# Tritrix vs. Axiom M22



## PC509 (Nov 15, 2012)

My older M&K satellite speakers are being put out to pasture (well, going to the other room...). I have had my Dad's Axiom M22's hooked up, and really liked the sound. But, I have just built and am enjoying a nice 15" Dayton subwoofer and not sure if the M22's would offer enough lower range. The sub plays very deep, and the M&K's don't play too low, so I have a gap where the sound just doesn't sound right. 

So, I have to decide on whether or not to build the Tritrix, which have some good reviews, or buy the Axiom. I want the best sound for the money. I've heard the Axiom's first hand, but not the Tritrix. I don't have access to the Axiom's anymore (Dad moved to Arizona). 

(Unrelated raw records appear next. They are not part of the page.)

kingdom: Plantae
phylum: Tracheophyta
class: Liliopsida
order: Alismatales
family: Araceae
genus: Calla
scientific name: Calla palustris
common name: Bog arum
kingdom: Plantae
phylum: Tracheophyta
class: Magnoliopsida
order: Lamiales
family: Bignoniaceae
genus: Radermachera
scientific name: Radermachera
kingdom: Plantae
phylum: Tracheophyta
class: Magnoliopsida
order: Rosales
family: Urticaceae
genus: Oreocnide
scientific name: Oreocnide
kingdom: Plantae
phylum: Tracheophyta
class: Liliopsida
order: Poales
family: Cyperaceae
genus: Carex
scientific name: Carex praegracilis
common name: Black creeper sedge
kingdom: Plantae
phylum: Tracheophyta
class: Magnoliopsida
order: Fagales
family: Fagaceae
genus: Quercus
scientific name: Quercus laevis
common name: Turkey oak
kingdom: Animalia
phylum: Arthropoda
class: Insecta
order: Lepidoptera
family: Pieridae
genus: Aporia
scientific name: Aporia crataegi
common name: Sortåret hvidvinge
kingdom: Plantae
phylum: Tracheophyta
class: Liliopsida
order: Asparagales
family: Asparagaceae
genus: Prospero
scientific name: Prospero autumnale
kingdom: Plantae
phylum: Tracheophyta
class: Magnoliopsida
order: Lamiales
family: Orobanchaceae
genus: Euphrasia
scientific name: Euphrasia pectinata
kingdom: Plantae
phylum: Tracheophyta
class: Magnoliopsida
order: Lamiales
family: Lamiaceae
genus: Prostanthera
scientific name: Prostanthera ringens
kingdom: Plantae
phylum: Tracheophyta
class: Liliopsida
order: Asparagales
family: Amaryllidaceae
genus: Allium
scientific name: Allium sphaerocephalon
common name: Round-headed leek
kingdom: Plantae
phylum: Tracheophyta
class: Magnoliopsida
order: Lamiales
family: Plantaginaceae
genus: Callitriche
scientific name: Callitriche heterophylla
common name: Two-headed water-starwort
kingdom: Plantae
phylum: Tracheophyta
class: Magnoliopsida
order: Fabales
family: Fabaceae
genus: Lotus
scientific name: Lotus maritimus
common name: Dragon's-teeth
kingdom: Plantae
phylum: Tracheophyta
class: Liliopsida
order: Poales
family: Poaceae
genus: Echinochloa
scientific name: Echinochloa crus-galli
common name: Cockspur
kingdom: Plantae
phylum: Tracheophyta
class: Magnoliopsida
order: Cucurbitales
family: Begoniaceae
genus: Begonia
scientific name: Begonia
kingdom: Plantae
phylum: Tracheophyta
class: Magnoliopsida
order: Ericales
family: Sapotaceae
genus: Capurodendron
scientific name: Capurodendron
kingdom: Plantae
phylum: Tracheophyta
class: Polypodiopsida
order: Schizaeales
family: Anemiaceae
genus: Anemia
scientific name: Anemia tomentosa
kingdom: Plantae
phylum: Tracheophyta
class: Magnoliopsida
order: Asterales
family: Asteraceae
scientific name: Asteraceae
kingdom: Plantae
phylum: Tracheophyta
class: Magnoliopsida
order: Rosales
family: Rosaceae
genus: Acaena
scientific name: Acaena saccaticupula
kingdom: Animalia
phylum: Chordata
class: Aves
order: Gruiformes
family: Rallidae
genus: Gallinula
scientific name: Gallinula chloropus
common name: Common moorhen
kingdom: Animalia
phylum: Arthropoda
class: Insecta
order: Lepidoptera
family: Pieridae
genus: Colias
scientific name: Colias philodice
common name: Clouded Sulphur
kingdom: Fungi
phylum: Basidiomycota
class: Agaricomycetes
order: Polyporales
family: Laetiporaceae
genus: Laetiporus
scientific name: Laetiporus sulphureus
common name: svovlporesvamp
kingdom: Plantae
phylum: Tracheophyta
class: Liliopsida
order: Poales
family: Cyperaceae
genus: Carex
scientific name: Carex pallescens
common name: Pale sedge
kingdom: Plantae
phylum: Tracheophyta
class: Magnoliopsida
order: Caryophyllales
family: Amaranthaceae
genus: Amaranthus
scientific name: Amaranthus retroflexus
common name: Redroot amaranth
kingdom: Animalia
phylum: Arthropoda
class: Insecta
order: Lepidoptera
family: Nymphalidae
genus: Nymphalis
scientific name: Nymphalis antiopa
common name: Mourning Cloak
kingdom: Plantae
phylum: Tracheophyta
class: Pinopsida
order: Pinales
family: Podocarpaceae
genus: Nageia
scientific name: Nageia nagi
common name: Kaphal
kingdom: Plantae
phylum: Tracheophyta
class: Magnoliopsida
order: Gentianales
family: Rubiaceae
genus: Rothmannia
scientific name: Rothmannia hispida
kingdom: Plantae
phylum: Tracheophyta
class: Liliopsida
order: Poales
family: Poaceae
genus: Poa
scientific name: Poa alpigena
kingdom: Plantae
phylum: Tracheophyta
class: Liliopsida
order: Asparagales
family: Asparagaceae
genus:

Any advice? I enjoyed building my own sub, and wouldn't mine doing the Tritrix, but I KNOW the Axiom's sound good.... Both have low prices, so the budget is easy. I do plan on either building/buying a similar center channel a couple months down the road, too (currently a Cerwin Vega).


----------



## Mike Edwards (Mar 10, 2011)

have you considered some of the SEOS 12 builds out there? they offer some incredible bang for your buck


----------



## PC509 (Nov 15, 2012)

I will give them a look. This would be my first time doing actual front stage speakers and not a subwoofer (Aside from some replacement drivers back in high school in the early 90's). I have no experience with crossover building or anything like that. While I will be learning going along (and if I do build my own, it won't be my last!), I want my first to be easily documented so I can follow the instructions and learn the how and why things were designed and built the way they were. 

So, I may go with the SEOS or the Tritrix for that reason.... 

Thanks for the other suggestion. I'll definitely read some others comments on the sound and some good cabinets for them.


----------